Gregory P. Downs is a professor of history at the University of California, Davis, and author of After Appomattox: Military Occupation and the Ends of War and The Second American Revolution: The Civil War-Era Struggle over Cuba and the Rebirth of the American Republic.

The 2016 election of Donald J. Trump and the subsequent rightward turn of the Supreme Court are both a disaster and an opportunity for Democrats. The disaster is visible everywhere around us; the opportunity, understandably, is harder to discern. But the political system’s failure to prevent the election of a minority-backed, outrageously unqualified candidate, or to restrain him sufficiently once elected, demands that Democrats ask not just how to defeat Trump but how to fix the political system that seems prepared to ratify many of his party’s actions.

But asking questions about changing the way political power is allocated seems risky. The response is predictable: that isn’t the way the United States does things. In the popular imagination — especially among the political press — the United States’ past is a story of political stability, of battles fought sharply but within defined and persistent boundaries. The nation’s people and its policies have changed; its procedures — the argument goes — have not and therefore should not.

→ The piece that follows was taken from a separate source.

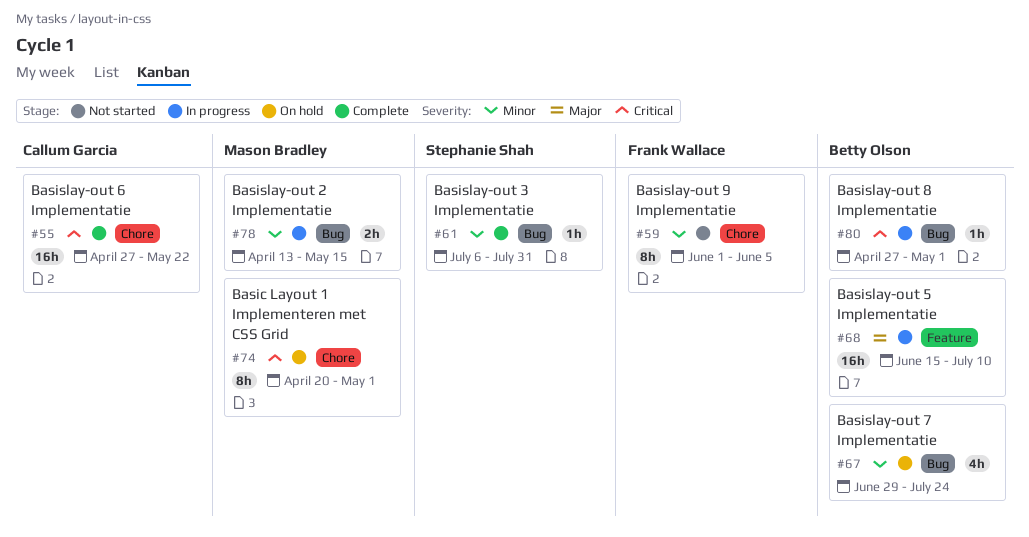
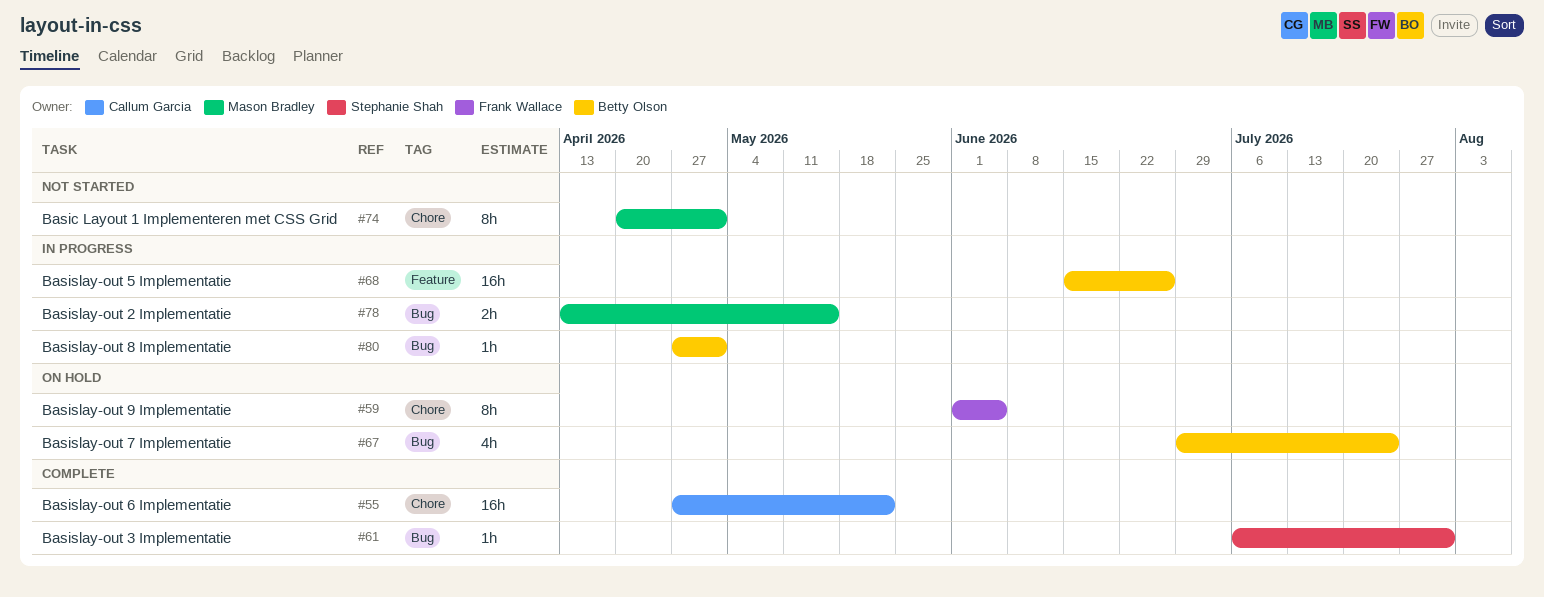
#59, status: Not started -> On hold
#68, due: Jul 10 -> Jun 26
#74, status: On hold -> Not started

While this preference for stability may be justified as strategy, it is vacuous as history. The United States has survived not by keeping the same system but by transforming its rules at crucial moments.

Our historical amnesia about the reworking of our political system has significant consequences for the way we think about politics today. More so than in the past, U.S. politicians — even purportedly radical ones — have deeply constrained views about changing the rules of the political game: how the president is selected, how seats are allocated in Congress, how many states exist, how voting rights are defined, how much power the Supreme Court wields. Many of these contemporary constraints developed after World War II, in a broad liberal faith that a well-functioning Supreme Court can help fix the country without dirtying politicians’ hands.